Data supplied ->

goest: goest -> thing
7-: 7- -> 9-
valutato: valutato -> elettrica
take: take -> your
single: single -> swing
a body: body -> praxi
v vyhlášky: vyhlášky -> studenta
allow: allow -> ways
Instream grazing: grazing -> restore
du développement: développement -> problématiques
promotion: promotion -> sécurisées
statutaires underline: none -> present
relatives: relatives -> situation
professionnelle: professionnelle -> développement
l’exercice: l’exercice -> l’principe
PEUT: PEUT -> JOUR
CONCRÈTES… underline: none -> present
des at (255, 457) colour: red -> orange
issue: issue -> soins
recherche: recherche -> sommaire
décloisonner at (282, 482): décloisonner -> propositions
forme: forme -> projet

Work to complete -> Copy out every difference line listed under the items, keeping each character and the original order unchanged.

Solution for this task ->
goest: goest -> thing
7-: 7- -> 9-
valutato: valutato -> elettrica
take: take -> your
single: single -> swing
a body: body -> praxi
v vyhlášky: vyhlášky -> studenta
allow: allow -> ways
Instream grazing: grazing -> restore
du développement: développement -> problématiques
promotion: promotion -> sécurisées
statutaires underline: none -> present
relatives: relatives -> situation
professionnelle: professionnelle -> développement
l’exercice: l’exercice -> l’principe
PEUT: PEUT -> JOUR
CONCRÈTES… underline: none -> present
des at (255, 457) colour: red -> orange
issue: issue -> soins
recherche: recherche -> sommaire
décloisonner at (282, 482): décloisonner -> propositions
forme: forme -> projet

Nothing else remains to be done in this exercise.